Quanto à questão que coloca («Se eu chamasse filho da puta a um colega meu, ele respondia na mesma moeda. Se o fizer ao meu patrão, tenho a certeza que ele não responderia com " Isso és tu!", não é?»), não me parece que seja pertinente para este caso; é que Charrua não disse o que quer que seja que tenha dito na cara do 1º nem de forma pública. Fê-lo em conversa privada. Não sei se Charrua teria coragem para dizer isso directamente a Sócrates; Quero acreditar que, a ter oportunidade de lhe dizer algo, cara a cara, trocaria a expressão que usou por tudo aquilo que com ela queria significar e que muito provavelmente se prende com a opinião que tem sobre a forma como o 1º tem ou não primado pela competência.
Não tenho dúvidas de que já me chamaram isso e outras coisas, nas minhas costas. Se mo chamassem cara a cara, eu não responderia «isso és tu» mas pediria à pessoa que «trocasse por miúdos» ou que concretizasse a crítica.
Para mim o cerne da questão está em que o que Charrua queria dizer é que considera que Sócrates governa mal e que quem ouviu pensou isso mesmo e que foi por Charrua ter ousado criticar não a mãe de `Sócrates mas a governação de Sócrates que foi denunciado. E isso, sim, é grave. E pessoalmente não ousaria comparar a atitude de quem denunciou à das crianças, ainda que possa ser nos bancos da escola que comportamentos desses se incentivam ou anulam.
Eduardo, a sua sintaxe não me incomoda; a linguagem de Charrua não me incomoda; as anedotas sobre o primeiro, o segundo ou o terceiro não me incomodam. O que me chamam, nas minhas costas, não me incomoda. Incomoda-me, sim, a consciência de que as pessoas não têm consciência de que a democracia se conquista e reconquista diariamente e que rapidamente se perde. Incomoda-me, sim, sentir a nossa democracia tão frágil. Porque o espírito democrático não se cria nem se inculca com regras nem constituições; aprende-se nas boas práticas. Cimenta-se com uma boa educação. E a educação neste país, Eduardo, está como a democracia... em farrapos!
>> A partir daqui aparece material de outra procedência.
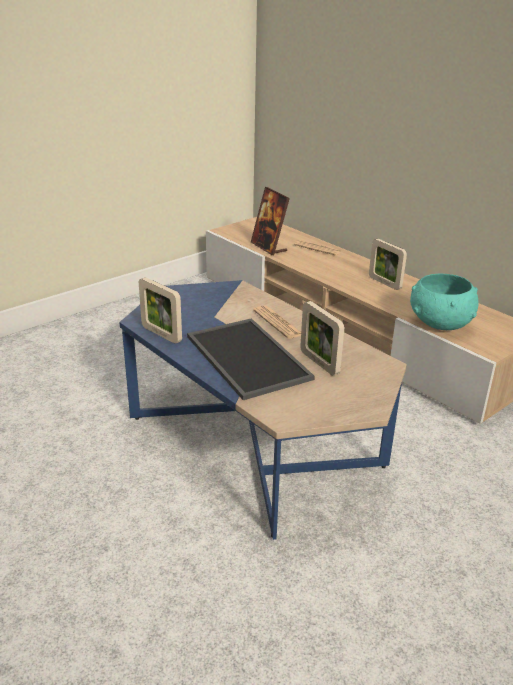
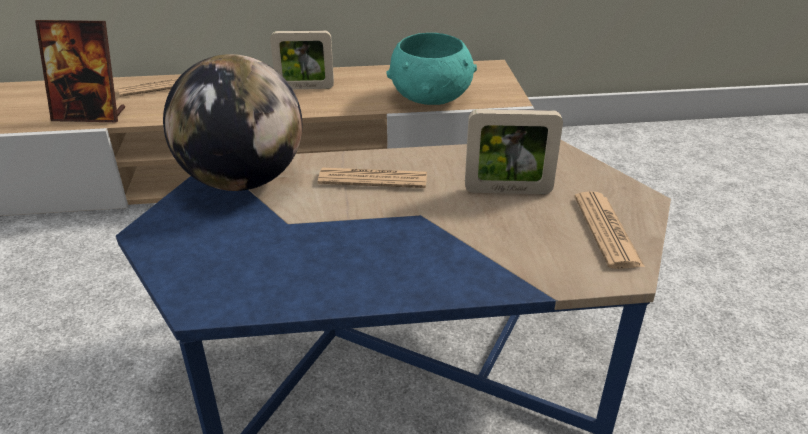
camera: 55 degrees left, 5 degrees up
(161, 334) = (281, 296): picture frame -> none
(233, 293) = (243, 180): none -> globe
(245, 357) = (437, 242): tray -> none
(318, 404) = (606, 230): none -> newspaper

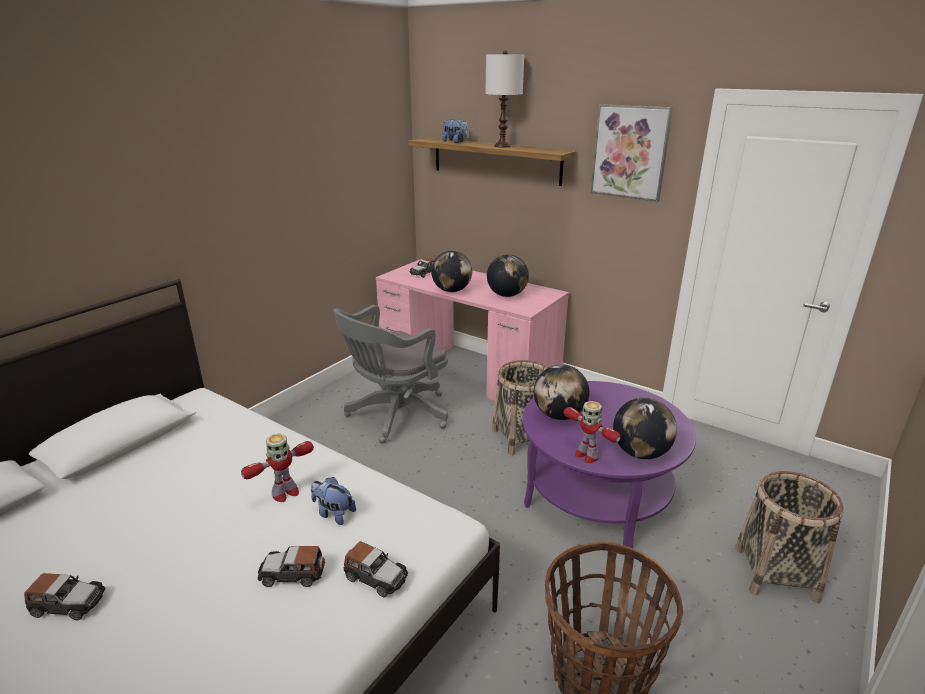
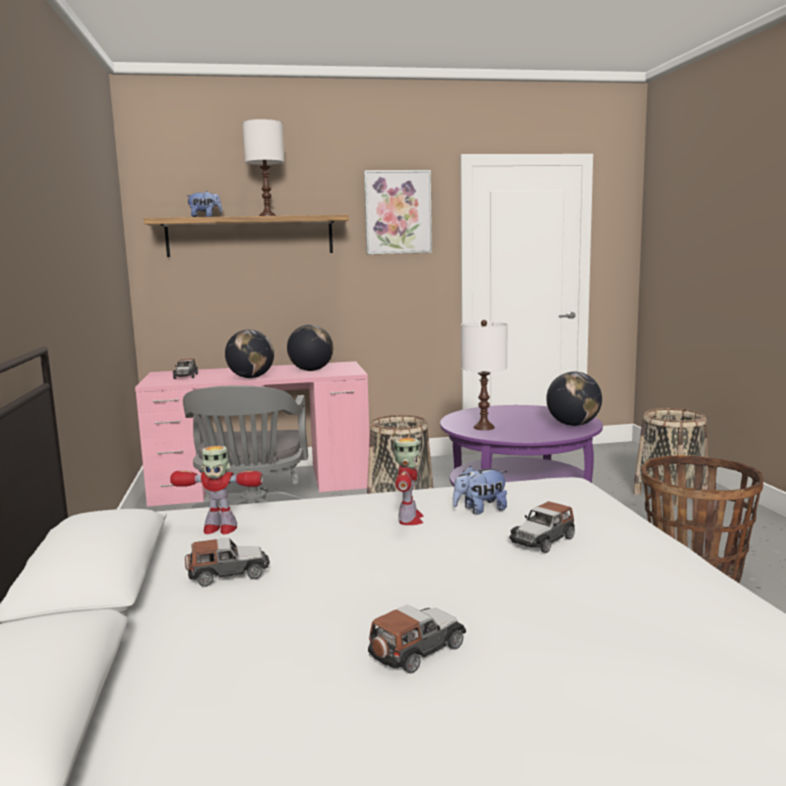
camera: 45 degrees left, 15 degrees down
(375, 577) = (597, 514): toy car -> toy car (228, 574)
(559, 415) = (484, 427): globe -> white table lamp
(586, 455) = (549, 435): toy robot -> toy robot (219, 529)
Lauro António, as minhas desculpas pelo anonimato.

Cordiais saudações

Eduardo Ramos disse...

... anónimo foi claro com a água e disse muito mais do que alguma vez foi dito em "jornalecos" sensacionalistas.

De facto se fossem fazer uma lista de tudo o que já foi dito em relação ao nosso 1º... dava um volume mais grosso que as paginas brancas de Lisboa... e com o mesmo tamanho de letra, e provavelmente sem se repetir uma palavra. (eu as vezes exagero).

Mas como eu disse numa outra altura, quem devia ficar com o programa dentário novo era o "flatulento"... mas ... continuemos a falar de outros assuntos muito interessantes deste blog. Este Senhor Lauro António escreve, escreve, escreve... caramba! :D

Lord of Erewhon disse...

Não sei porquê... esse «anónimo» não me cheira... Um gajo que é «anónimo» e que se incomoda com um embuçado... nada sabe da «política das sombras»... :)

Além disso, esquece uma questão ética fundamental: um heterónimo, mesmo embuçado, é alguém... de tal modo que, sendo o alter-nome sobejamente conhecido, é juridicamente protegido e substitui o nome, até nos chequezinhos das editoras, etc.